McLaughlin was among numerous alumni, students, faculty and staff who spoke at the information session, which was geared toward prospective students working in the private equity and venture capital industries. The speakers introduced the Kellogg culture and described the strengths of the school’s courses, extracurricular activities and alumni network.

“The finance curriculum is as strong as anywhere in the country, bar none,” said Reeve Waud ’89, managing partner at Waud Capital Partners and one of the panelists at the session. “Kellogg has all the courses and the expertise and the depth. [Moreover,] the type of person who is attracted to Kellogg is generally more collaborative, more team-oriented and friendlier.”

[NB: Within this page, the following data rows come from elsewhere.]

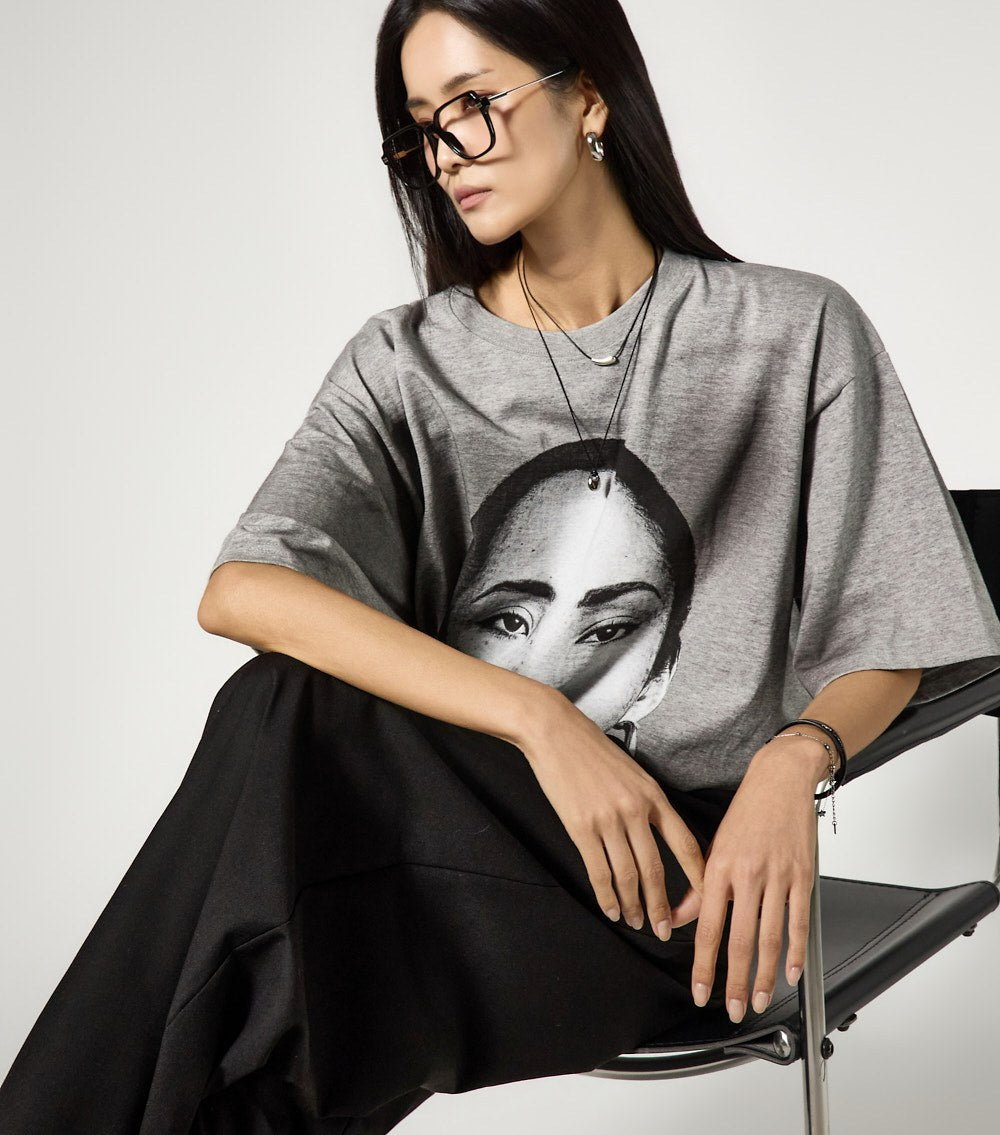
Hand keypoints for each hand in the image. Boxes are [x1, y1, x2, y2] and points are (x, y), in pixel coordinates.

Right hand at [516, 687, 704, 940]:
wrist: (555, 732)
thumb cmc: (593, 750)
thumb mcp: (632, 772)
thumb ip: (647, 803)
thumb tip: (659, 837)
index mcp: (654, 796)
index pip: (686, 845)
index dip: (697, 878)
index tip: (703, 902)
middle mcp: (635, 810)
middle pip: (656, 870)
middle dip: (662, 906)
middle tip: (664, 930)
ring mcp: (608, 820)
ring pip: (627, 876)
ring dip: (633, 905)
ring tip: (635, 923)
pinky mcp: (581, 827)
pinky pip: (598, 871)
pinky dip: (606, 896)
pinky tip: (611, 910)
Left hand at [685, 739, 826, 1021]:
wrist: (780, 779)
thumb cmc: (746, 811)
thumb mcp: (713, 844)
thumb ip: (698, 887)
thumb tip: (679, 917)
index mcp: (719, 868)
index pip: (708, 927)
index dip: (704, 965)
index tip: (701, 992)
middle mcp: (747, 875)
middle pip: (740, 941)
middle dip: (736, 982)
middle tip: (733, 1009)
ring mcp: (777, 877)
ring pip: (770, 938)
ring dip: (766, 977)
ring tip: (761, 1001)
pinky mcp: (802, 876)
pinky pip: (798, 923)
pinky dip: (797, 952)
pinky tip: (792, 972)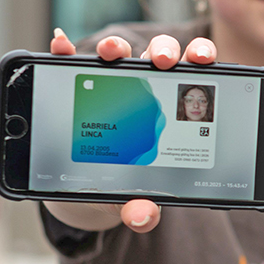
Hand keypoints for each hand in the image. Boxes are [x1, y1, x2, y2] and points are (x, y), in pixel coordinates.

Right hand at [41, 28, 217, 233]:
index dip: (200, 57)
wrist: (90, 186)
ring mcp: (111, 83)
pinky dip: (64, 50)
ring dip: (116, 46)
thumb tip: (142, 218)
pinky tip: (60, 46)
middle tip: (162, 62)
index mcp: (173, 107)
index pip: (192, 73)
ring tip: (111, 53)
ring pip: (119, 53)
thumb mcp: (135, 197)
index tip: (203, 60)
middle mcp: (145, 88)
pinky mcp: (77, 86)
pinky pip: (69, 61)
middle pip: (159, 56)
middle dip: (164, 50)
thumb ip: (142, 208)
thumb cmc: (124, 185)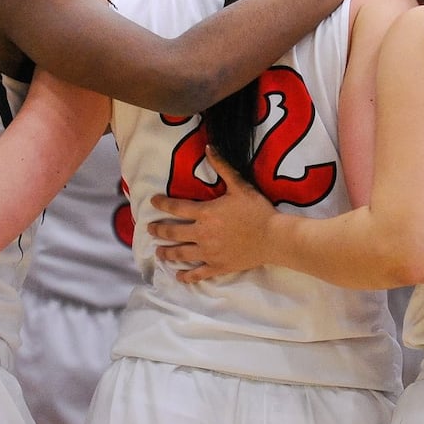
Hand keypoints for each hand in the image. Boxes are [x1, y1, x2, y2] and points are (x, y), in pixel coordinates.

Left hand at [150, 147, 275, 282]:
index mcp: (206, 213)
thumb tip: (208, 147)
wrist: (273, 237)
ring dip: (167, 253)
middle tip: (149, 230)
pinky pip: (197, 274)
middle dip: (158, 230)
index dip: (161, 204)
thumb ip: (222, 167)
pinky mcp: (218, 266)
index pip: (176, 208)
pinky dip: (186, 276)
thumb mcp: (240, 185)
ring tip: (159, 253)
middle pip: (173, 233)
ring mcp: (209, 253)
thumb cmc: (257, 210)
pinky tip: (179, 276)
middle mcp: (202, 234)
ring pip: (181, 254)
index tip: (152, 202)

“The opportunity to work on a team with people who have completely different backgrounds — outside of private equity — is really valuable,” added Ryan Anthony ’10, a current student and panelist at the event who worked for the LaSalle Capital Group before enrolling at Kellogg. “And the PEVC network is extremely strong in Chicago — there’s a great group of people who are willing to help you out.”

During his introductory remarks, Mitchell Petersen, the Glen Vasel Professor of Finance and director of the Heizer Center, noted that the Kellogg School runs all of its students through a variety of disciplines, which works to the advantage of private equity and venture capital professionals.

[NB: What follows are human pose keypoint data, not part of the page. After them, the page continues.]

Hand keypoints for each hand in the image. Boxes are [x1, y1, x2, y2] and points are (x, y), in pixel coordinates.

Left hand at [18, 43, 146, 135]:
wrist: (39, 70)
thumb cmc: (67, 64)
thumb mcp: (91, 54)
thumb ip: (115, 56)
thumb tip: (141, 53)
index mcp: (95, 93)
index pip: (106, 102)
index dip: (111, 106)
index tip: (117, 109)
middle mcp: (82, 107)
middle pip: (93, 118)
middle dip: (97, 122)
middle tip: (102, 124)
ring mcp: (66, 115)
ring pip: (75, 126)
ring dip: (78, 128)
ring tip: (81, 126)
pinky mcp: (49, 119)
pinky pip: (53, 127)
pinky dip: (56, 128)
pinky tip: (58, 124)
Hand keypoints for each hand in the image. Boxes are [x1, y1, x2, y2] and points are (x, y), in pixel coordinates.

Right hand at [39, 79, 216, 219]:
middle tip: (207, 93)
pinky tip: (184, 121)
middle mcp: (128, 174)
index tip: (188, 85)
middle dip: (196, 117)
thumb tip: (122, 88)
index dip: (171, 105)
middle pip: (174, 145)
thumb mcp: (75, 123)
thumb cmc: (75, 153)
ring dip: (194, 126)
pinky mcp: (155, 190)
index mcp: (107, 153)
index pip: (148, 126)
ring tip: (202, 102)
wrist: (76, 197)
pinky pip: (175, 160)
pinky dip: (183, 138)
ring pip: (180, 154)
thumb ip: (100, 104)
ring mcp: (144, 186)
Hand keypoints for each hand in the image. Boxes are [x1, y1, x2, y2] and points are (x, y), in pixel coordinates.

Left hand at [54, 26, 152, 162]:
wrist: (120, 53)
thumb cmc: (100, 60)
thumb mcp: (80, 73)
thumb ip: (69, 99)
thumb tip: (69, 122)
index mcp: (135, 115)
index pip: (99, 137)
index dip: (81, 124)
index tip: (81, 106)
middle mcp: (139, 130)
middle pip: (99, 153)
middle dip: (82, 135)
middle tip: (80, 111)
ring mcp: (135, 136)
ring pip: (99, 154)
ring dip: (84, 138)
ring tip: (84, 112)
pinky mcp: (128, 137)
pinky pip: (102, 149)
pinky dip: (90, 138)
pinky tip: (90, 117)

“One thing you notice if you’re in the [private equity and venture capital] industry is, if all you know is finance, you’ll never be successful,” said Petersen. “In my finance class we will talk about marketing and strategy and other disciplines.”

“It’s like being a well-rounded athlete,” agreed Waud. “In our business, it’s about how you negotiate it, how you finance it and how you sell it. Those skills are hard to learn unless you live it, and Kellogg gives you those fundamentals.”

Aside from teaching “hard skills” in private equity and venture capital, Kellogg offers educational opportunities such as “Venture Lab” and “Buyout Lab,” which pair students with alumni or Kellogg supporters and allows them to test-drive PEVC in a real-world setting. “We’ve discovered that it’s nice to get you on the bike with the training wheels before you leave,” said Petersen.

There’s also the PEVC Club — the largest student-run club on campus — and “Private Equity Boot Camp,” which meets for three Saturdays during the fall quarter at 8 a.m. “Saturday at 8 a.m.?” said Petersen. “Yes, we’ve discovered that the only people that show up are the ones that are hard-core and serious.”

Toward the end of the information session, one prospective student asked about job placement opportunities in private equity and venture capital, given the shaky economy. Waud was eager to answer.

“I started at Kellogg during the 1987 [stock market] crash, and there was no opportunity for internships,” he said. “My simple view is you only need one job. PE isn’t like investment banking in terms of how structured it is. This business is about persistence. The opportunities are what you make of them.”